SELECTED TEXT
***
Gypsum Partition Systems, Why use gypsum partition systems

Gypsum partition systems speaks to why use gypsum partition systems and what are gypsum partition systems and gypsum shaft wall systems.

Gypsum Board Partition Systems

Gypsum board partition assemblies have been designed and tested with fire resistance ratings of up to four hours and sound transmission performance of up to at least STC 69. Provisions are made to prevent the gypsum panels from being subjected to structural loadings caused by movements in the load bearing frame of the building.

These deflections may be caused by structural deflections, concrete creep, moisture expansion and temperature expansion and contraction. Note also that sealant is used to eliminate sound transmission around the edges of the partition.

The basic partition systems in use today are representative of a large number of gypsum board partition systems in a range of fire ratings and sound transmission classes.

A one hour partition, STC 40, using Type X gypsum board over light gauge steel studs.

A second one hour partition on wood studs achieves an STC of 60 to 64 through heavy laminations of gypsum board, a sound attenuation blanket and resilient channel mounting for one face of the partition.

A third two hour partition with an STC of 48.

A four hour partition, STC 58.

Demountable Partition Systems

Demountable partition systems of gypsum board have also been developed, using concealed mechanical fasteners that can be disassembled and reassembled easily without damage to the panels. These systems are used in buildings whose partitions must be rearranged at frequent intervals.
***
REQUIRED TASKS
• A. List the causes of deflection that the text on gypsum partition systems names.
• B. Extract the passage of the text on gypsum partition systems between "These deflections may" and "gauge steel studs.", inclusive.
• C. Write what comes next in the text on gypsum partition systems, picking up after its final sentence.
***
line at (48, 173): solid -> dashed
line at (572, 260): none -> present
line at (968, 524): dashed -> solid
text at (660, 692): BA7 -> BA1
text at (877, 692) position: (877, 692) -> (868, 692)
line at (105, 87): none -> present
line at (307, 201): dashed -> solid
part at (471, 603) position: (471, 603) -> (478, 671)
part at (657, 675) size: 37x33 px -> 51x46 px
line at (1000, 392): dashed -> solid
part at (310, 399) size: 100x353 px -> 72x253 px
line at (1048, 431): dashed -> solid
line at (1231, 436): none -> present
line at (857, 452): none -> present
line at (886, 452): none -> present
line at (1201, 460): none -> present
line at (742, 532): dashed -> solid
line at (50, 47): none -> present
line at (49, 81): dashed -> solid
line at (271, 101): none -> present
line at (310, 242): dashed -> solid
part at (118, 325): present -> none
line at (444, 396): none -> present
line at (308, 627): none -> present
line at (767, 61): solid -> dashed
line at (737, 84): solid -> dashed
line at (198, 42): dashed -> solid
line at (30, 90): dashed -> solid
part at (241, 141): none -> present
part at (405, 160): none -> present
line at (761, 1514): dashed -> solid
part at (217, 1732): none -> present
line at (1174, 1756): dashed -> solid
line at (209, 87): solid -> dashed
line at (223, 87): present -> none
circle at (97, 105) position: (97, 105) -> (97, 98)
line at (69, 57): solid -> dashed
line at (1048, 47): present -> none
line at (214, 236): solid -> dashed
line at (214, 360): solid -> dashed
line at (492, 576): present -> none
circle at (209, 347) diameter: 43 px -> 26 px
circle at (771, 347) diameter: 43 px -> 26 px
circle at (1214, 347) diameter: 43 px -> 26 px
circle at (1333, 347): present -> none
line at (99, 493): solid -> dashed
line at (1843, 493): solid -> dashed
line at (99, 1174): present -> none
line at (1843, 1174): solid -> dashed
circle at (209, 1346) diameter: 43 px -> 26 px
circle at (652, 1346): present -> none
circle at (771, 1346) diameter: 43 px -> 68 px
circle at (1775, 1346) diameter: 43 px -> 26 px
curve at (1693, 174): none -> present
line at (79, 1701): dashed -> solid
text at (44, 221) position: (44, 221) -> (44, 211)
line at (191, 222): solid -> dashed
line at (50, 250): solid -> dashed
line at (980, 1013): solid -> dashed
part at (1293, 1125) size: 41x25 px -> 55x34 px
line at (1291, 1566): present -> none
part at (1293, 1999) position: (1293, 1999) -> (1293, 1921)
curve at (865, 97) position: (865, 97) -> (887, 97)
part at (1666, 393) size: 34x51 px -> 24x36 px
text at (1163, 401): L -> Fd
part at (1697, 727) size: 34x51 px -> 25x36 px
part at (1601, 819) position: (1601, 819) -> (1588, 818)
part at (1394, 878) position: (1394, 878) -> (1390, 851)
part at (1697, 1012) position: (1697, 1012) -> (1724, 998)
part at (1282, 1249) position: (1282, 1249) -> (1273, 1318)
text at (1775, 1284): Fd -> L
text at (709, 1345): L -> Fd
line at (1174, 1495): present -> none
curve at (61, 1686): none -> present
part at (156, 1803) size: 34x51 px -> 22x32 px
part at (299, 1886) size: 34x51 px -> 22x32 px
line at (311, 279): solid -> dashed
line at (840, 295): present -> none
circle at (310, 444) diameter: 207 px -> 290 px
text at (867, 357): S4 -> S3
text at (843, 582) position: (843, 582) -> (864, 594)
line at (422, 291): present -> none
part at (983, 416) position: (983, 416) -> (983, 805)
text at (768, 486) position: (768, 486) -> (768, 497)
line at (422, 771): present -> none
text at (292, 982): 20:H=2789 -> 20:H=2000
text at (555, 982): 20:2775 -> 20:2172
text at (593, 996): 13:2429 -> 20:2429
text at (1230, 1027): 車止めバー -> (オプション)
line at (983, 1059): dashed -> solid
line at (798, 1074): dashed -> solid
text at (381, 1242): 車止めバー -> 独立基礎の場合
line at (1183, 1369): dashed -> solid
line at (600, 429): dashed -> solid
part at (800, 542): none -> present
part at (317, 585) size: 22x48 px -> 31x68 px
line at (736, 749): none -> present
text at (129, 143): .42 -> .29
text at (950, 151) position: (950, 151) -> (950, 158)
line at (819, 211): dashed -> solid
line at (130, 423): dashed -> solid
***
WRITTEN RESPONSES
• A.
- structural deflections
- concrete creep
- moisture expansion
- temperature expansion and contraction

• B.
These deflections may be caused by structural deflections, concrete creep, moisture expansion and temperature expansion and contraction. Note also that sealant is used to eliminate sound transmission around the edges of the partition.

The basic partition systems in use today are representative of a large number of gypsum board partition systems in a range of fire ratings and sound transmission classes.

A one hour partition, STC 40, using Type X gypsum board over light gauge steel studs.

• C.
Gypsum Shaft Wall Systems

Walls around elevator shafts, stairways and mechanical chases can be made of any masonry, lath and plaster, or gypsum panel assembly that meets fire resistance and structural requirements.

Gypsum wall systems offer several advantages over the alternatives which are they are lighter in weight, they are installed dry, and they are built entirely from the floor outside the shaft, with no need to erect scaffolding inside.

Depending on the requirements for fire resistance rating, air pressure resistance, STC and floor to ceiling height, any of several designs may be used.

There are three common gypsum wall systems in use, all framed with steel C-H studs. The H portion of the stud holds a one inch (25 mm) shaft wall coreboard panel, while the C portion accepts the screws used to attach finish layers of gypsum board. The three are, a hour system, a two hour system, STC 47 and a three hour system.